Immerhin ging das total gesittet ab, vollkommen unterschiedlich zu dem üblichen Gerangel im RE 70 nach Kiel. Keiner pöbelte herum, keiner warf sein Rad durch die Gegend, alles supercool und ohne Kratzer im Lack.
Zwischen Wilhelmsburg und Harburg sahen wir dann schon ein paar Teilnehmer der Sternfahrt. ADFC Dormagen on Tour. Vier Fünftel der Radlinge mit Warnweste. Ernsthaft. Ich war mir nicht sicher, ob es sich hier nicht doch um irgendeine Zubringer-Tour handelt oder ob hier wirklich jeder fast jeder eine Warnweste trägt.
Na gut, in Harburg steigen ungelogen knapp hundert Radlinge aus der S-Bahn, die rechnerisch nur 34 Fahrräder fasst (Sechs Wagen mit drei Türen mit je zwei Fahrrädern minus dem verbotenen Türraum ganz vorne).
Los geht’s. Die Rennleitung sperrt die Kreuzung ab, weil die Sternfahrt bereits rollt, und wir zögern ein bisschen über die rote Ampel zu fahren, obwohl ja eh alles gesperrt ist. Gleich danach fällt mir auf, dass zwar die Kreuzung gesperrt war, aber nicht die Ein- und Zufahrten drumherum — und da corkte auch niemand.
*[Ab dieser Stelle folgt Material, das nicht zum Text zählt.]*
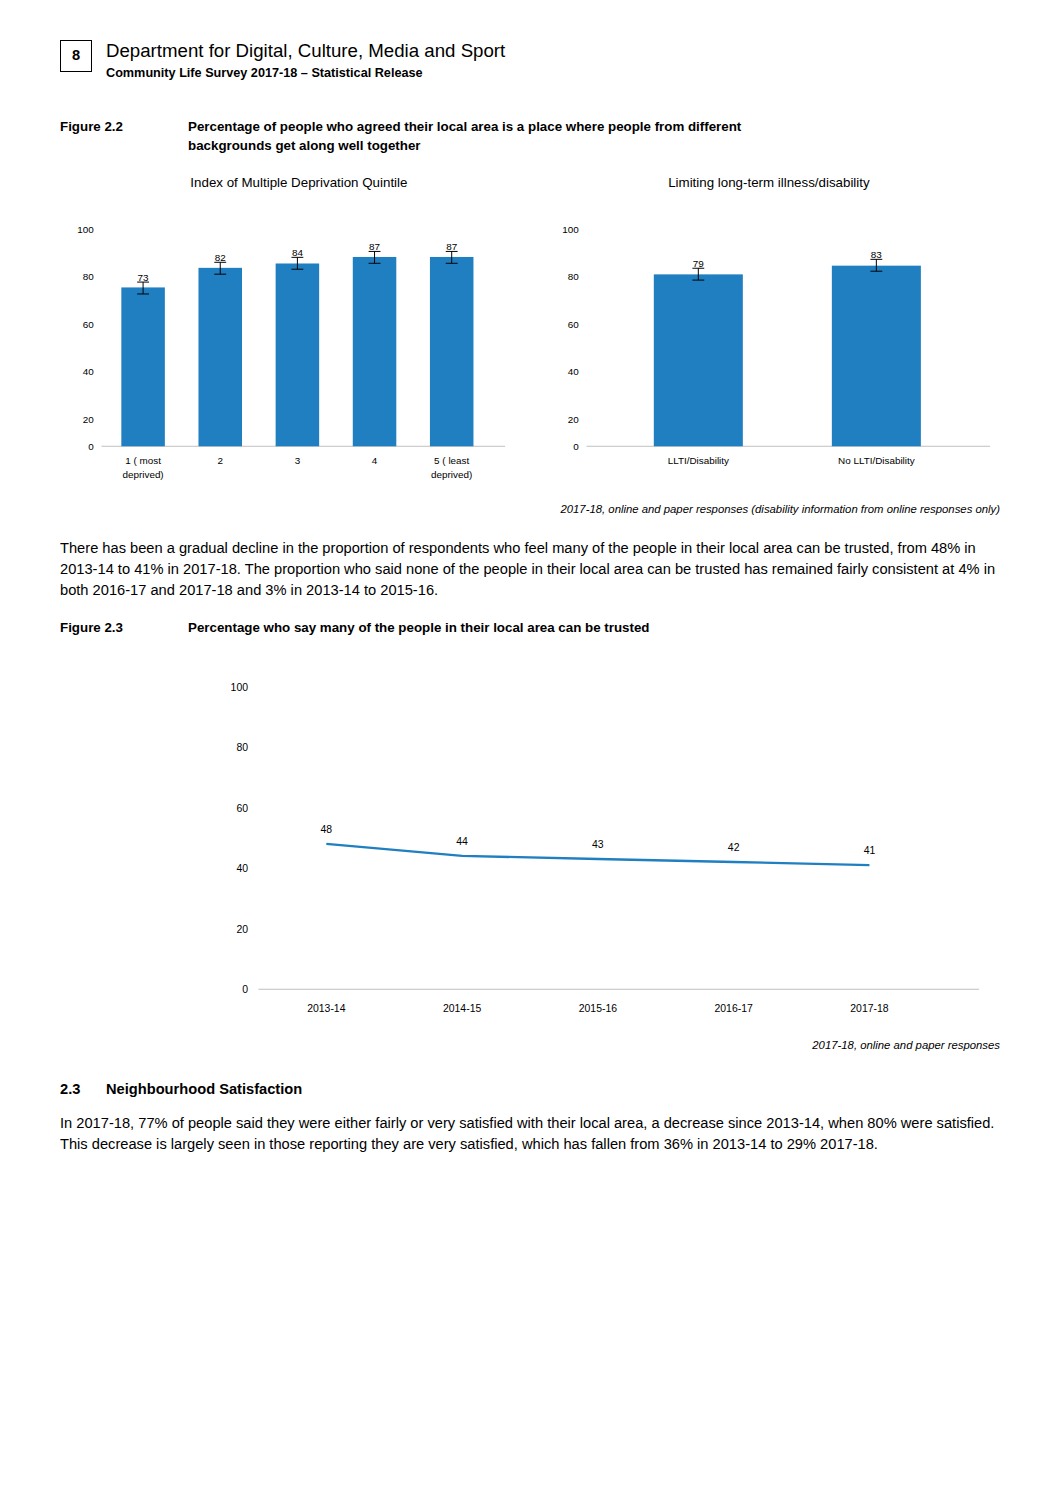8
Department for Digital, Culture, Media and Sport
Community Life Survey 2017-18 – Statistical Release
Figure 2.2
Percentage of people who agreed their local area is a place where people from different backgrounds get along well together
Index of Multiple Deprivation Quintile
Limiting long-term illness/disability
100 80 60 40 20 0 73 82 84 87 87 1 ( most deprived) 2 3 4 5 ( least deprived)
100 80 60 40 20 0 79 83 LLTI/Disability No LLTI/Disability
2017-18, online and paper responses (disability information from online responses only)
There has been a gradual decline in the proportion of respondents who feel many of the people in their local area can be trusted, from 48% in 2013-14 to 41% in 2017-18. The proportion who said none of the people in their local area can be trusted has remained fairly consistent at 4% in both 2016-17 and 2017-18 and 3% in 2013-14 to 2015-16.
Figure 2.3
Percentage who say many of the people in their local area can be trusted
100 80 60 40 20 0 48 44 43 42 41 2013-14 2014-15 2015-16 2016-17 2017-18
2017-18, online and paper responses
2.3 Neighbourhood Satisfaction
In 2017-18, 77% of people said they were either fairly or very satisfied with their local area, a decrease since 2013-14, when 80% were satisfied. This decrease is largely seen in those reporting they are very satisfied, which has fallen from 36% in 2013-14 to 29% 2017-18.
Und so vergingen gerade mal 47 Sekunden, bis mich der erste beinahe angefahren hatte:

Zusammen mit einem anderen Radling führte ich den Typen aus der Demonstration heraus, die wir nunmal waren. Und was war der auch gleich sauer! „ICH MUSS ZUR ARBEIT IHR ARSCHLÖCHER“, „IHR SEID KEINE DEMO, WO IST DIE POLIZEI???“, „IHR HABT NUR EINE SPUR“, uuuuuuuuuuund: „IHR FAHRT NICHT AUF DEM RADWEG.“

Kann ich nicht einmal im Leben, once in a lifetime, an einen normalen Autofahrer geraten? Dass sich die Rennleitung nur um die allerallergrößten Kreuzungen kümmert und die restlichen Querungsstellen der Geduld der Kraftfahrer überlässt ist ja durchaus ein berechtigter Kritikpunkt, der wohl insgesamt auf die personelle Situation zurückzuführen ist. Aber warum kann dann nicht mal ein Kraftfahrer in der Demonstration mitfahren, der tatsächlich nur zur Arbeit muss und die Lage aufgrund der großen Lücken im Teilnehmerfeld falsch eingeschätzt hat? Dieses ganze dumme Geblöcke geht mir echt auf die Nerven — und ich merke, dass es mir zunehmend schwerer fällt, freundlich darauf zu reagieren.
Immerhin ist der Typ dann doch noch an der nächsten Kreuzung abgefahren. Hätte mir ja noch gefehlt, dass der mich gleich nach nicht mal zwei Minuten überfährt.
So. Und was hatte es nun mit diesen vielen Warnwesten auf sich?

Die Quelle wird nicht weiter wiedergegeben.